死ぬこと
お母様に毒の入った小瓶を渡されたとき、他人事のようにしか受け止めなかった。まさか自分がそれを使うなどという選択肢は、というよりかはその存在じたいが頭の中にも心の中にもなかった。
それなのに、その存在を思い出した途端にそれが重苦しく、また重要なアイテムになってしまった。
死ぬ、ということがこれほど怖ろしいことだなんて……。
「ミキ、大丈夫か? 顔色が悪いぞ」
「も、申し訳ありません。風邪をひいたのでしょうか? 急に寒気と頭痛が……」
ごまかす為に嘘をついた。
「それは大変だ。もう休んだ方がいい。話はいつでも出来る」
ホッとした。彼の話の続きをきかなくてすんだから。
いずれにせよ結果は同じ。それを告げられるのがわずか先になっただけのこと。
それでもいい。せめてもう少し、あと少しだけでも彼といっしょにいられればいい。
安堵感に満たされ、わずかながら動揺がおさまった。
「……」
その瞬間、長椅子から体が浮いていた。
「コランタン様」
なんてこと。コランタンがこのわたしをお姫様抱っこしているのである。
彼の胸元から驚き顔で見上げると、彼はいたずらっぽい笑みを浮かべた。
「部屋まで運ぶよ。ああ、心配はいらない。将軍という地位は、心技体それ相応の力があるから務まっている。だから、きみをお姫様抱っこして運ぶくらいなんでもない。ここに来た最初の日も、馬車からきみの部屋へこうやって運んだんだ」
「なっ、なんですって?」
大声が出てしまった。
すっかり失念していたわ。
馬車で寝てしまって、気がついたら寝台の上だった。わたしが夢遊病でないかぎり、彼が抱っこして運ぶしか手はない。
すっかり頭の中から消え去っていた。
違う意味での衝撃に動揺している中、彼は二階へと向かう。わたしをお姫様抱っこしているとは思えないくらい、身軽に階段をのぼっていく。
そして、わたしの部屋に入るとわたしを寝台の上に寝かせてくれた。
「おっと、誤解のないように言っておくけれど、最初の夜はぜったいにやましいことはしていない。馬車で眠り込んでいるきみを何度か起こそうとしたけれど、あまりにも気持ちよさそうに眠っていたから部屋まで運んだ方がいいと思い直し、すぐに行動に移した。いまのようにきみを寝台の上に寝かせてからトランクを運び込んだ。それから、きみが目覚めたら腹がすいているかと思い、サンドイッチを作った。まあ、あれは正直失敗だった。野菜を使わなければよかった。いつもは違う。あんなひどいのは、自分史上初めてのことだ」
寝台に寝かされたまま、一生懸命言い訳をしている彼の美貌を見つめている。
ここに来たときの夜と同じように、ガラス扉から月光が射しこんでいる。
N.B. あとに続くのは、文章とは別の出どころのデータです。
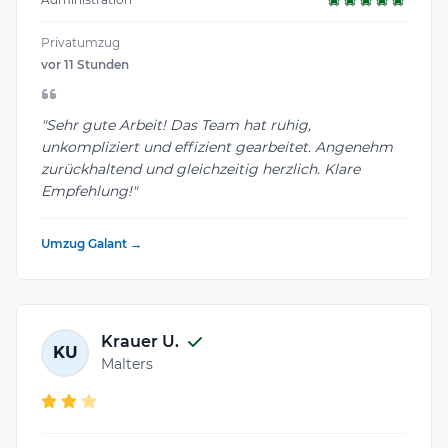
Privatumzug
vor 11 Stunden
"Sehr gute Arbeit! Das Team hat ruhig,
unkompliziert und effizient gearbeitet. Angenehm
zurückhaltend und gleichzeitig herzlich. Klare
Empfehlung!"
Umzug Galant →
Krauer U.
KU
Malters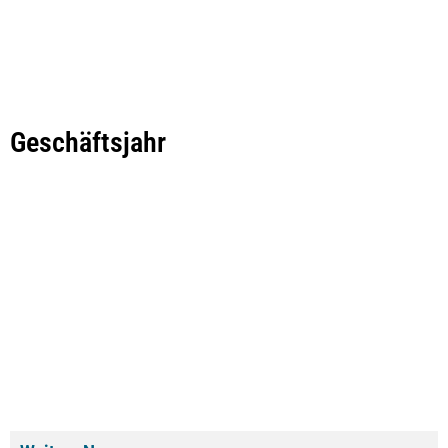
Geschäftsjahr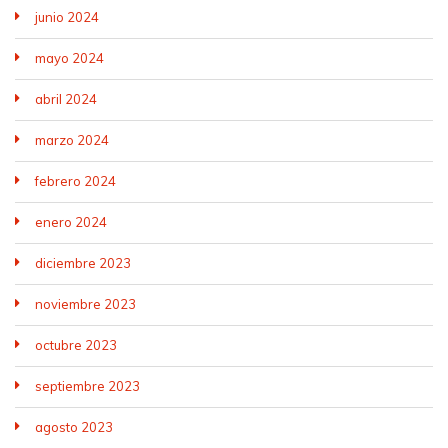
junio 2024
mayo 2024
abril 2024
marzo 2024
febrero 2024
enero 2024
diciembre 2023
noviembre 2023
octubre 2023
septiembre 2023
agosto 2023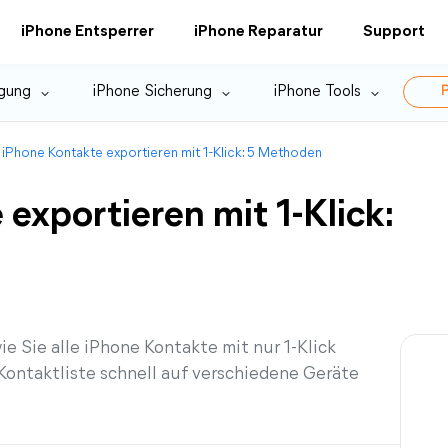
iPhone Entsperrer
iPhone Reparatur
Support
gung
iPhone Sicherung
iPhone Tools
P
e iPhone Kontakte exportieren mit 1-Klick: 5 Methoden
exportieren mit 1-Klick:
e Sie alle iPhone Kontakte mit nur 1-Klick
Kontaktliste schnell auf verschiedene Geräte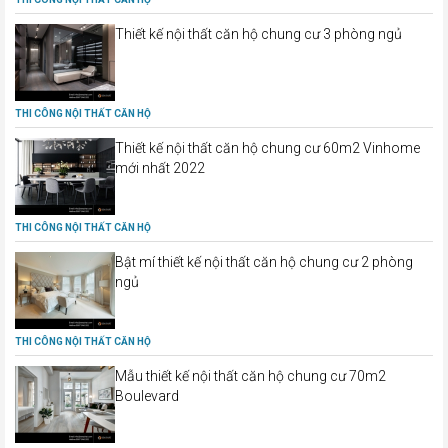
Thiết kế nội thất căn hộ chung cư 3 phòng ngủ
THI CÔNG NỘI THẤT CĂN HỘ
Thiết kế nội thất căn hộ chung cư 60m2 Vinhome
mới nhất 2022
THI CÔNG NỘI THẤT CĂN HỘ
Bật mí thiết kế nội thất căn hộ chung cư 2 phòng
ngủ
THI CÔNG NỘI THẤT CĂN HỘ
Mẫu thiết kế nội thất căn hộ chung cư 70m2
Boulevard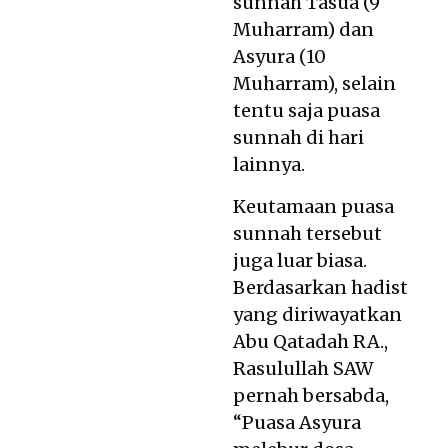
sunnah Tasua (9
Muharram) dan
Asyura (10
Muharram), selain
tentu saja puasa
sunnah di hari
lainnya.
Keutamaan puasa
sunnah tersebut
juga luar biasa.
Berdasarkan hadist
yang diriwayatkan
Abu Qatadah RA.,
Rasulullah SAW
pernah bersabda,
“Puasa Asyura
カーテンが開いたままになっているから、室内はこれでもかというほど月光に溢れている。
「というわけで、誓ってやましいことはしていない」
「ええ、わかっています」
冷静に答えると、彼は目に見えてホッとしたみたい。
わたしには魅力がまったくない。コランタンもそんなわたしに小説などで表現される「そそられる」なんてことはないはずですもの。
「今夜はゆっくり休むといい。水をもってこよう。なにかあったら、夜中でも明け方でもいつでも声をかけてくれ。きみの症状にあう薬を探してみるから」
「コランタン様、どうかお気遣いなく。眠ればスッキリすると思います」
「そうだな。さあ、寝た寝た」
うながされ、それに従った。
そして、無理矢理瞼を閉じた。
しばらくの間彼は側についていてくれたけれど、部屋を出て行った。そして、水を持って来てくれた気配があり、また側にいてくれた。
なぜか安心出来るその気配を、頭と心で感じている間に眠ってしまっていた。
だから、彼がどれだけ側についていてくれたかはわからない。
彼のことや毒薬のことも含めた自分の将来のことを思い悩んでいるわりには、ぐっすり眠ってしまっていた。
月光が陽光にかわるまで、まったく目を覚ますことはなかった。